[[ SOURCE MATERIAL open ]]
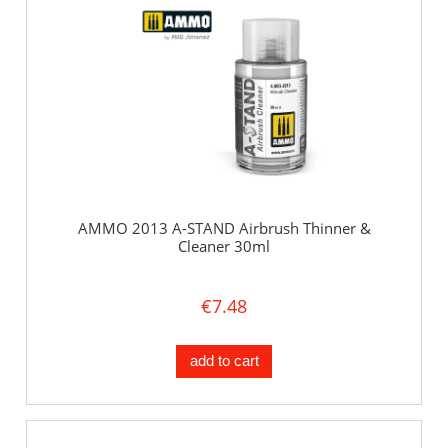
AMMO 2013 A-STAND Airbrush Thinner &
Cleaner 30ml
€7.48
add to cart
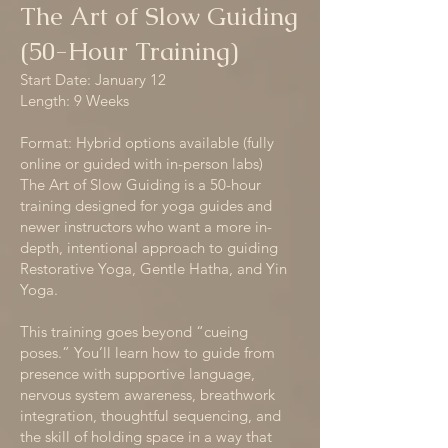
The Art of Slow Guiding
(50-Hour Training)
Start Date: January 12
Length: 9 Weeks
Format: Hybrid options available (fully
online or guided with in-person labs)
The Art of Slow Guiding is a 50-hour
training designed for yoga guides and
newer instructors who want a more in-
depth, intentional approach to guiding
Restorative Yoga, Gentle Hatha, and Yin
Yoga.
This training goes beyond “cueing
poses.” You’ll learn how to guide from
presence with supportive language,
nervous system awareness, breathwork
integration, thoughtful sequencing, and
the skill of holding space in a way that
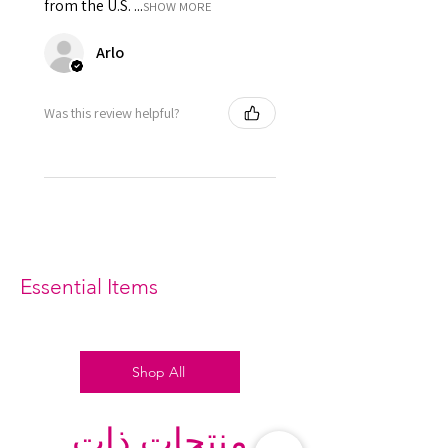
from the U.S. ...
SHOW MORE
Arlo
Was this review helpful?
Essential Items
Shop All
منتجات ذات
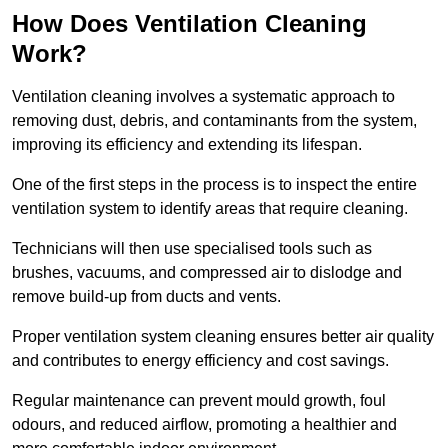
How Does Ventilation Cleaning
Work?
Ventilation cleaning involves a systematic approach to
removing dust, debris, and contaminants from the system,
improving its efficiency and extending its lifespan.
One of the first steps in the process is to inspect the entire
ventilation system to identify areas that require cleaning.
Technicians will then use specialised tools such as
brushes, vacuums, and compressed air to dislodge and
remove build-up from ducts and vents.
Proper ventilation system cleaning ensures better air quality
and contributes to energy efficiency and cost savings.
Regular maintenance can prevent mould growth, foul
odours, and reduced airflow, promoting a healthier and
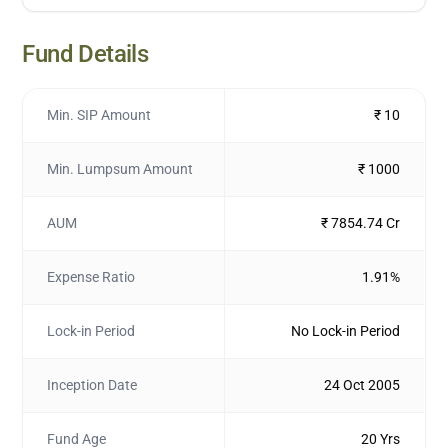
Fund Details
Min. SIP Amount
₹ 10
Min. Lumpsum Amount
₹ 1000
AUM
₹ 7854.74 Cr
Expense Ratio
1.91%
Lock-in Period
No Lock-in Period
Inception Date
24 Oct 2005
Fund Age
20 Yrs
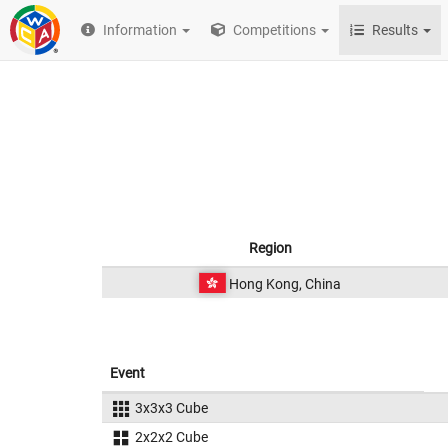
Information
Competitions
Results
Region
Hong Kong, China
Event
3x3x3 Cube
2x2x2 Cube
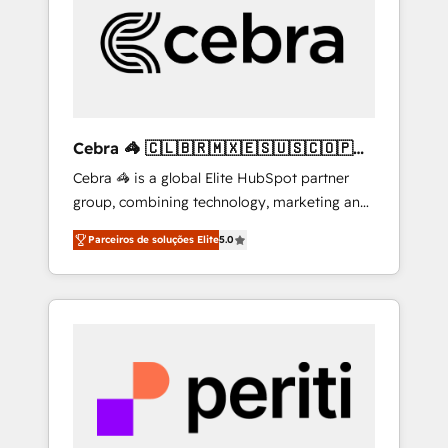
HubSpot Implementation & Migration ·
Native & Custom Integrations · Custom
Development · CPQ & FSM · Reporting &
Analytics · GTM Architecture · Sales &
Marketing Enablement If you’re ready to
elevate HubSpot from “just your CRM” to
Cebra 🦓 🇨🇱🇧🇷🇲🇽🇪🇸🇺🇸🇨🇴🇵🇪
your growth infrastructure—let’s talk.
🇵🇦
Cebra 🦓 is a global Elite HubSpot partner
group, combining technology, marketing and
media expertise across Latin America and
Parceiros de soluções Elite
5.0
Southern Europe, with teams across 7
countries. Born in Chile, we combine local
insight with international reach to help
businesses grow through technology,
creativity, AI and strategy. For over 12 years,
we’ve delivered 500+ HubSpot
implementations, building end-to-end
solutions that integrate CRM, AI automation,
inbound and loop marketing, content, and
[[ SOURCE MATERIAL closed ]]
_WHAT TO PRODUCE:_
Give back exactly the lines above from the one with "ventilation system to" through the one with "Fund Details", both included. Pictures don't belong in the copy.

_ANSWER:_
ventilation system to identify areas that require cleaning.
Technicians will then use specialised tools such as
brushes, vacuums, and compressed air to dislodge and
remove build-up from ducts and vents.
Proper ventilation system cleaning ensures better air quality
and contributes to energy efficiency and cost savings.
Regular maintenance can prevent mould growth, foul
odours, and reduced airflow, promoting a healthier and
Fund Details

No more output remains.